Open five B2B homepages in your market. "Built for growth." "All-in-one platform." "Best-in-class." "Scale with confidence." You could swap the logos and nobody would notice. The words are interchangeable. The effect is nothing. Nobody leans in. Nobody thinks "that's me."
The first instinct is to blame the copywriter. Hire a better one. Run another workshop. Test new headlines. The copy isn't the problem. It's a symptom of something else.
You haven't decided who you're for
Companies sound the same because they haven't answered the hard questions: Who exactly is this for? What exactly changes for them? Why us and not the next option? Without those answers, every headline is a guess. When you guess, you grab the same safe phrases everyone else uses.
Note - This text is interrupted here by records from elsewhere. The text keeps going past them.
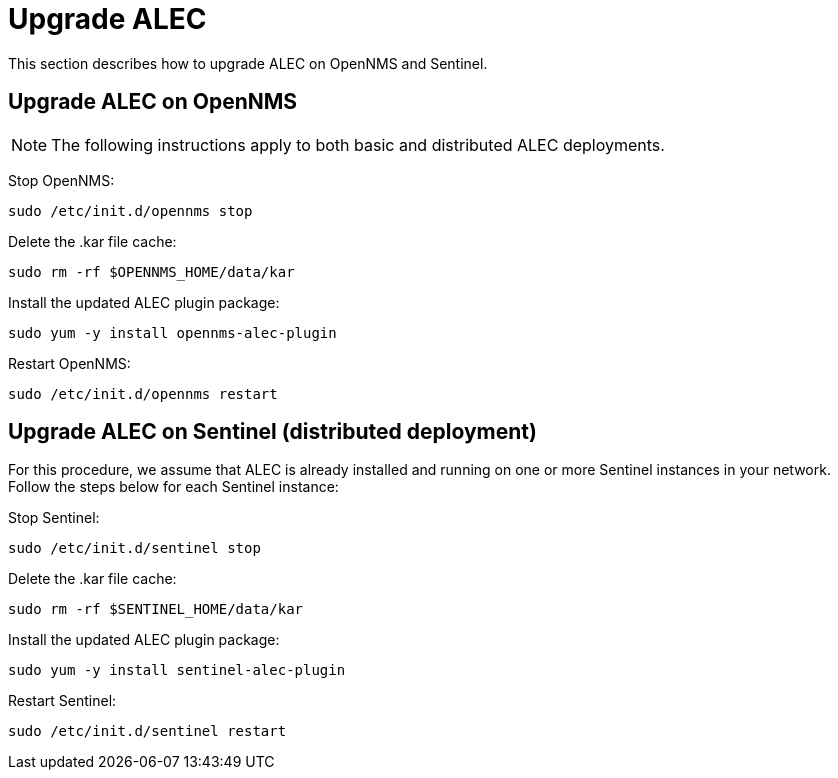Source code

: 
:imagesdir: ../assets/images
= Upgrade ALEC

This section describes how to upgrade ALEC on OpenNMS and Sentinel.

== Upgrade ALEC on OpenNMS

NOTE: The following instructions apply to both basic and distributed ALEC deployments.

Stop OpenNMS:
```
sudo /etc/init.d/opennms stop
```

Delete the .kar file cache:
```
sudo rm -rf $OPENNMS_HOME/data/kar
```

Install the updated ALEC plugin package:
```
sudo yum -y install opennms-alec-plugin
```

Restart OpenNMS:
```
sudo /etc/init.d/opennms restart
```

== Upgrade ALEC on Sentinel (distributed deployment)

For this procedure, we assume that ALEC is already installed and running on one or more Sentinel instances in your network.
Follow the steps below for each Sentinel instance:

Stop Sentinel:
```
sudo /etc/init.d/sentinel stop
```

Delete the .kar file cache:
```
sudo rm -rf $SENTINEL_HOME/data/kar
```

Install the updated ALEC plugin package:
```
sudo yum -y install sentinel-alec-plugin
```

Restart Sentinel:
```
sudo /etc/init.d/sentinel restart
```
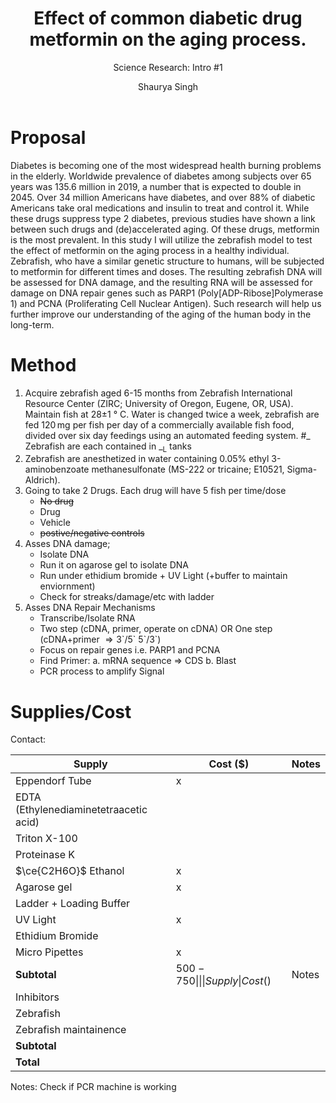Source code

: #+title: Effect of common diabetic drug metformin on the aging process.
#+subtitle: Science Research: Intro #1
#+author: Shaurya Singh
#+startup: preview
#+startup: fold
#+options: toc:2
#+latex_header: \usepackage{chemfig}
#+latex_header: \usepackage[version=4]{mhchem}
#+latex_header: \usepackage{enumerate}

* Proposal
Diabetes is becoming one of the most widespread health burning problems in the elderly. Worldwide prevalence of diabetes among subjects over 65 years was 135.6 million in 2019, a number that is expected to double in 2045. Over 34 million Americans have diabetes, and over 88% of diabetic Americans take oral medications and insulin to treat and control it. While these drugs suppress type 2 diabetes, previous studies have shown a link between such drugs and (de)accelerated aging. Of these drugs, metformin is the most prevalent. In this study I will utilize the zebrafish model to test the effect of metformin on the aging process in a healthy individual. Zebrafish, who have a similar genetic structure to humans, will be subjected to metformin for different times and doses. The resulting zebrafish DNA will be assessed for DNA damage, and the resulting RNA will be assessed for damage on DNA repair genes such as PARP1 (Poly[ADP-Ribose]Polymerase 1) and PCNA (Proliferating Cell Nuclear Antigen). Such research will help us further improve our understanding of the aging of the human body in the long-term.

* Method
1. Acquire zebrafish aged 6-15 months from Zebrafish International Resource Center (ZIRC; University of Oregon, Eugene, OR, USA). Maintain fish at 28\pm1 \deg C. Water is changed twice a week, zebrafish are fed 120 mg per fish per day of a commercially available fish food, divided over six day feedings using an automated feeding system. #_ Zebrafish are each contained in __L tanks
2. Zebrafish are anesthetized in water containing 0.05% ethyl 3-aminobenzoate methanesulfonate (MS-222 or tricaine; E10521, Sigma-Aldrich).
3. Going to take 2 Drugs. Each drug will have 5 fish per time/dose
   - +No drug+
   - Drug
   - Vehicle
   - +postive/negative controls+
4. Asses DNA damage;
   - Isolate DNA
   - Run it on agarose gel to isolate DNA
   - Run under ethidium bromide + UV Light (+buffer to maintain enviornment)
   - Check for streaks/damage/etc with ladder
5. Asses DNA Repair Mechanisms
   - Transcribe/Isolate RNA
   - Two step (cDNA, primer, operate on cDNA) OR One step (cDNA+primer \Rightarrow 3`/5` 5`/3`)
   - Focus on repair genes i.e. PARP1 and PCNA
   - Find Primer:
     a. mRNA sequence \Rightarrow CDS
     b. Blast
   - PCR process to amplify Signal

* Supplies/Cost
Contact:
| Supply                                 | Cost ($) | Notes |
|----------------------------------------+----------+-------|
| Eppendorf Tube                         | x        |       |
| EDTA (Ethylenediaminetetraacetic acid) |          |       |
| Triton X-100                           |          |       |
| Proteinase K                           |          |       |
| \(\ce{C2H6O}\) Ethanol                 | x        |       |
| Agarose gel                            | x        |       |
| Ladder + Loading Buffer                |          |       |
| UV Light                               | x        |       |
| Ethidium Bromide                       |          |       |
| Micro Pipettes                         | x        |       |
| *Subtotal*                               | $500-750 |       |

| Supply                                 | Cost ($) | Notes |
|----------------------------------------+----------+-------|
| Inhibitors                             |          |       |
| Zebrafish                              |          |       |
| Zebrafish maintainence                 |          |       |
| *Subtotal*                               |          |       |
| *Total*                                  |          |       |

Notes:
Check if PCR machine is working
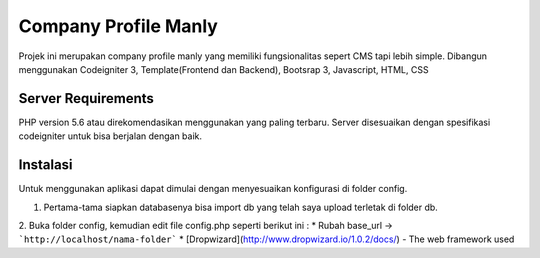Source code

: #####################
Company Profile Manly
#####################

Projek ini merupakan company profile manly yang memiliki fungsionalitas sepert CMS tapi lebih simple. Dibangun menggunakan Codeigniter 3, Template(Frontend dan Backend), Bootsrap 3, Javascript, HTML, CSS

*******************
Server Requirements
*******************
PHP version 5.6 atau direkomendasikan menggunakan yang paling terbaru. Server disesuaikan dengan spesifikasi codeigniter untuk bisa berjalan dengan baik.

*********
Instalasi
*********
Untuk menggunakan aplikasi dapat dimulai dengan menyesuaikan konfigurasi di folder config.

1. Pertama-tama siapkan databasenya bisa import db yang telah saya upload terletak di folder db.
2. Buka folder config, kemudian edit file config.php seperti berikut ini :
* Rubah base_url -> ```http://localhost/nama-folder```
* [Dropwizard](http://www.dropwizard.io/1.0.2/docs/) - The web framework used
	
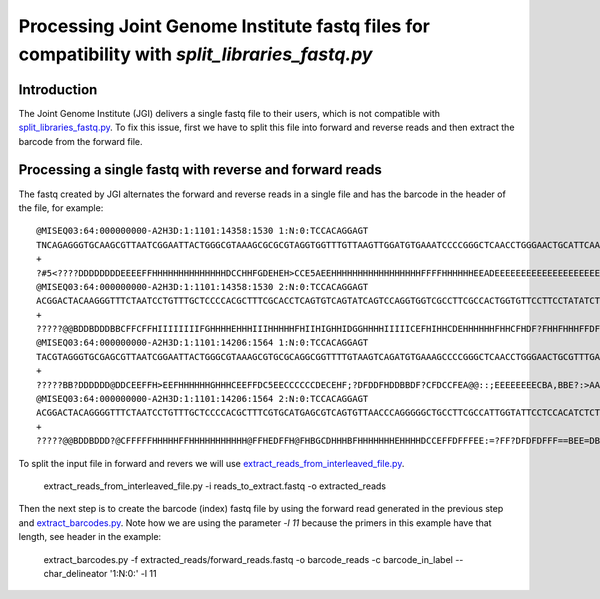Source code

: .. _processing_jgi_fastq_data:

===============================================================================================
Processing Joint Genome Institute fastq files for compatibility with `split_libraries_fastq.py`
===============================================================================================

Introduction
------------

The Joint Genome Institute (JGI) delivers a single fastq file to their users, which is not compatible with `split_libraries_fastq.py <../scripts/split_libraries_fastq.html>`_. To fix this issue, first we have to split this file into forward and reverse reads and then extract the barcode from the forward file.

Processing a single fastq with reverse and forward reads
--------------------------------------------------------

The fastq created by JGI alternates the forward and reverse reads in a single file and has the barcode in the header of the file, for example::

	@MISEQ03:64:000000000-A2H3D:1:1101:14358:1530 1:N:0:TCCACAGGAGT
	TNCAGAGGGTGCAAGCGTTAATCGGAATTACTGGGCGTAAAGCGCGCGTAGGTGGTTTGTTAAGTTGGATGTGAAATCCCCGGGCTCAACCTGGGAACTGCATTCAAAACTGACAAGCTAGAGTATGGTAGAGGGTGGTGGAATTTCCTGTGTAGCGGTGAAATGCGTAGATATAGGAAGGAACACCAGTGGCGAAGGCGACCACCTGGACTGAAACTGACACTGAGGGGCGAAAGCGGGGGGGGCAAACG
	+
	?#5<????DDDDDDDDEEEEFFHHHHHHHHHHHHHHDCCHHFGDEHEH>CCE5AEEHHHHHHHHHHHHHHHHHFFFFHHHHHHEEADEEEEEEEEEEEEEEEEEEEEEEE?BEEEEEEEEEEEAEEEE0?A:?EE)8;)0ACEEECECCECAACEE?>)8CCC?CCA8?88ACC*A*::A??:0?C?.?0:?8884>'.''..'0?8C?C**0:0::?ECEE?############################
	@MISEQ03:64:000000000-A2H3D:1:1101:14358:1530 2:N:0:TCCACAGGAGT
	ACGGACTACAAGGGTTTCTAATCCTGTTTGCTCCCCACGCTTTCGCACCTCAGTGTCAGTATCAGTCCAGGTGGTCGCCTTCGCCACTGGTGTTCCTTCCTATATCTACGCATTTCACCGCTACACAGGAAATTCCACCACCCTCTACCATACTCTAGCTTGTCAGTTTTGAATGCAGTTCCCAGGTTGAGCCCGGGGATTTCACATCCAACTTAACAACCCACATACCCGCCTTTTCGCCCAGGTAATCC
	+
	?????@@BDDBDDDBBCFFCFFHIIIIIIIIFGHHHHEHHHIIIHHHHHFHIIHIGHHIDGGHHHHIIIIICEFHIHHCDEHHHHHHFHHCFHDF?FHHFHHHFFDFFFDEDDD..=DDDE@<BFEEFCFFCECE==CACFE?*0:*CCAA?:*:*:0*A?A80:???A?*00:**0*1*:C??C?A?01*0?);>>'.8::A?###############################################
	@MISEQ03:64:000000000-A2H3D:1:1101:14206:1564 1:N:0:TCCACAGGAGT
	TACGTAGGGTGCGAGCGTTAATCGGAATTACTGGGCGTAAAGCGTGCGCAGGCGGTTTTGTAAGTCAGATGTGAAAGCCCCGGGCTCAACCTGGGAACTGCGTTTGAAACTACAAGGCTAGAGTGTAGCAGAGGGGGGTAGAATTCCACGTGTAGCGGTGAAATGCGTAGAGATGGGGAGGAATACCAATGGCGAAGGCAGCCCCCGGGGTTAACACTGACGCCAAGGCACGAAAGCGGGGGGGGCAAACG
	+
	?????BB?DDDDDD@DDCEEFFH>EEFHHHHHHGHHHCEEFFDC5EECCCCCCDECEHF;?DFDDFHDDBBDF?CFDCCFEA@@::;EEEEEEEECBA,BBE?:>AA?CA*:**0:??A:8*:*0*0**0*:?CE?DD'..0????:*:?*0?EC*'.)4.?A***00)'.00*0*08)8??8*0:CEE*0:082.4;**?AEAA?#############################################
	@MISEQ03:64:000000000-A2H3D:1:1101:14206:1564 2:N:0:TCCACAGGAGT
	ACGGACTACAGGGGTTTCTAATCCTGTTTGCTCCCCACGCTTTCGTGCATGAGCGTCAGTGTTAACCCAGGGGGCTGCCTTCGCCATTGGTATTCCTCCACATCTCTACGCATTTCACTGCTACACGTGGAATTCTACCCCCCTCTGCTACACTCTAGCCTTGTAGTTTCAAACGCAGTTCCCAGGTTGAGCCCGGGGCTTTCACATCTGCCTTACAAAACCGCCTGCGCACGCTTTACGCCCCGTAATTC
	+
	?????@@BDDBDDD?@CFFFFFHHHHHFFHHHHHHHHHHH@FFHEDFFH@FHBGCDHHHBFHHHHHHHEHHHHDCCEFFDFFFEE:=?FF?DFDFDFFF==BEE=DBDDEEEEEB,4??EE@EEE,3,3*3,?:?*0ACCEDD88:***?*0:*0***0*?C?00:AE:?EE:*A8'.?:CAA?A80*0*??AA88;28;C##################################################

To split the input file in forward and revers we will use `extract_reads_from_interleaved_file.py <../scripts/extract_reads_from_interleaved_file.html>`_.

	extract_reads_from_interleaved_file.py -i reads_to_extract.fastq -o extracted_reads

Then the next step is to create the barcode (index) fastq file by using the forward read generated in the previous step and `extract_barcodes.py <../scripts/extract_barcodes.html>`_. Note how we are using the parameter `-l 11` because the primers in this example have that length, see header in the example:

	extract_barcodes.py -f extracted_reads/forward_reads.fastq -o barcode_reads -c barcode_in_label --char_delineator '1:N:0:' -l 11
"Best-in-class" is what you say when you can't say what makes you best. "All-in-one" appears when you can't name the one thing you do better than anyone. "Built for growth" appears when you're not sure who is growing or what growth even means for them. These phrases are placeholders. They're comfortable. They're also invisible.
Better writing won't fix it
Clear messaging comes from clear positioning. If you don't know who you're for, you can't write a headline that makes them stop. If you don't know what changes for them, you can't promise it. If you don't know why they'd choose you, you end up with claims that could apply to anyone.
You hire a copywriter. A good one. They tighten the sentences. Improve the structure. But they're still working with fog. They can make the fog sound more professional. They can't make it specific. You need to know who you're for first. Then the writing gets easier.
What you actually need
To sound different, you have to be different in a way you can say. That means:
- One group you're willing to own. Not "B2B companies" or "growing teams." A real group with a real situation.
- One outcome you promise that others don't. Not "save time" or "increase efficiency." Something specific you could put in quotes.
- One reason they'd choose you. Not "we're the best." The specific reason someone would pick you over alternatives.
When those are clear, the copy gets easier. The writer finally knows what to say. They're not guessing. They're translating something that exists.
Answer the questions first
Before you rewrite the homepage again, answer the questions. Who exactly is this for? What exactly changes for them? Why us? If the team can't agree, that's the real work. Not the copy. The copy will stay generic until you know who you're for.
Test it this way. Can you write one sentence that would make someone say "that's me" in under three seconds? If not, you don't have a copy problem. You have a positioning problem. Fix that first. Then the words change on their own.